§ Work order
In the entries that follow, the lines from the one with "right shoulder: (687, 920)" through the one with "right back paw: (562, 1412)" are the ones to write out, exactly and with both ends included. Nothing else should appear.

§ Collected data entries
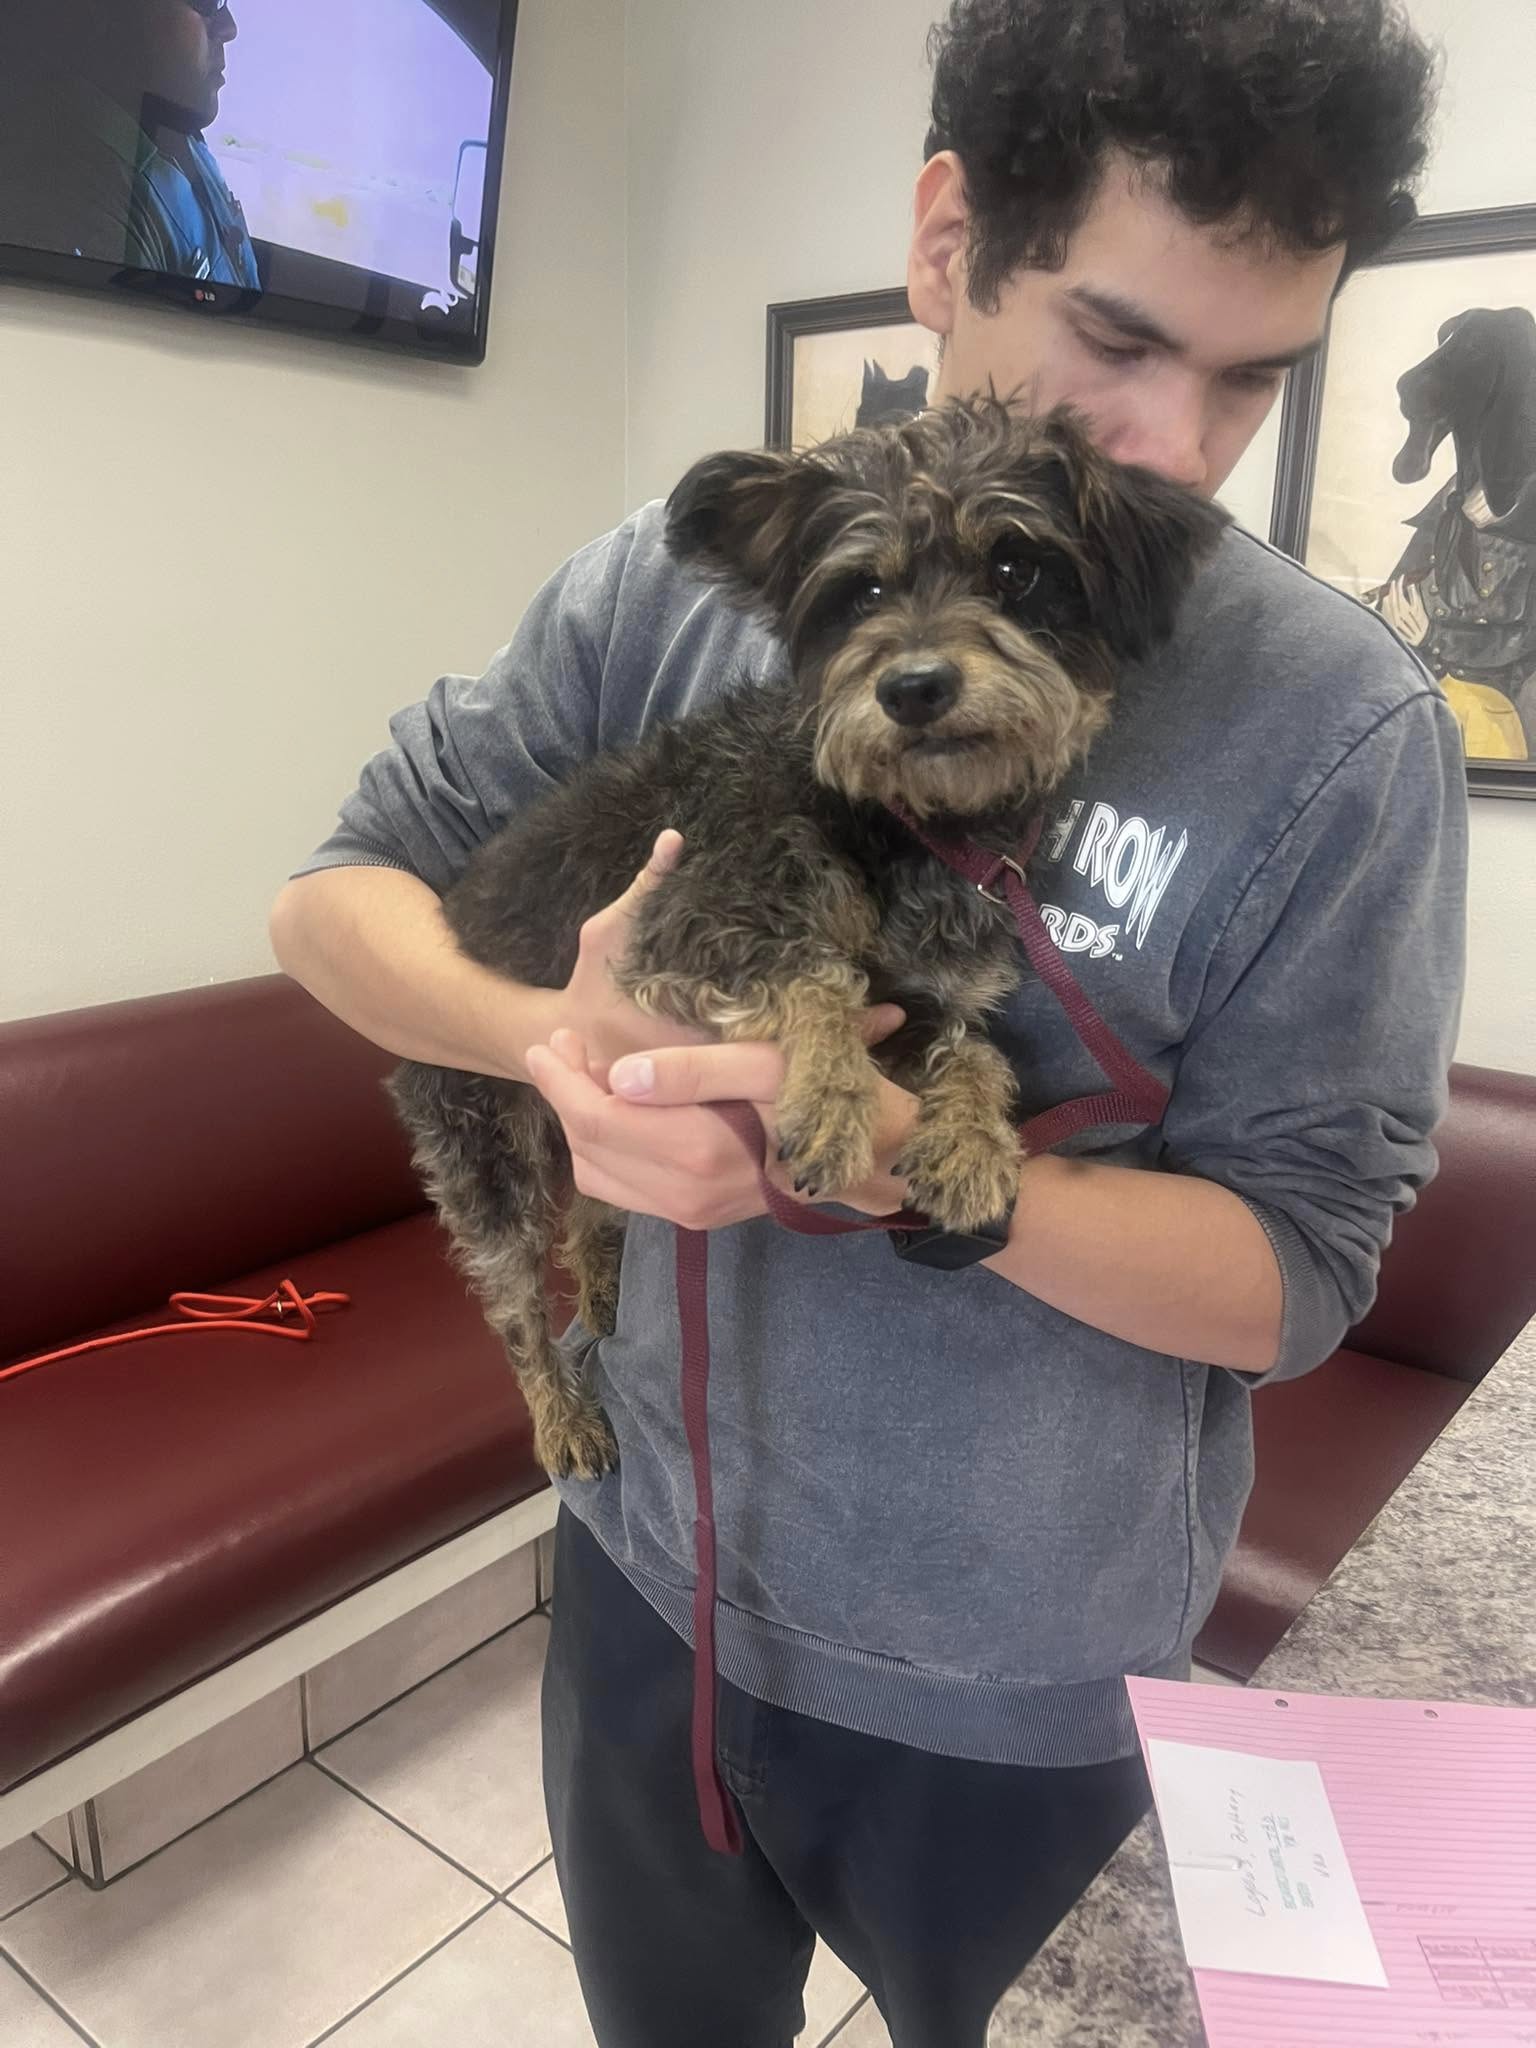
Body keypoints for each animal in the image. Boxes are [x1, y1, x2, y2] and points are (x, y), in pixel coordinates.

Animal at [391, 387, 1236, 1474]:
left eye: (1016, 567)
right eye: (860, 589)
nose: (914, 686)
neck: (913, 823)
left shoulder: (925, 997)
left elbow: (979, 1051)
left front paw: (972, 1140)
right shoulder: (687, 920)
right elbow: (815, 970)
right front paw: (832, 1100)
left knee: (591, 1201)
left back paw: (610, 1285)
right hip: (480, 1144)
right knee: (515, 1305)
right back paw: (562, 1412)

* * *

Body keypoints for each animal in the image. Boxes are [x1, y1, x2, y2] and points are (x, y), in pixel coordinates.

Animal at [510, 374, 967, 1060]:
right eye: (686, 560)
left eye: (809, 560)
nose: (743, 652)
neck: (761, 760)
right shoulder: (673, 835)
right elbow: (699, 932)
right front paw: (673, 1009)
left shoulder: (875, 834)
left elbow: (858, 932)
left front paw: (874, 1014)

§ The completed task
right shoulder: (687, 920)
right elbow: (815, 970)
right front paw: (832, 1100)
left knee: (591, 1201)
left back paw: (610, 1285)
right hip: (480, 1144)
right knee: (515, 1305)
right back paw: (562, 1412)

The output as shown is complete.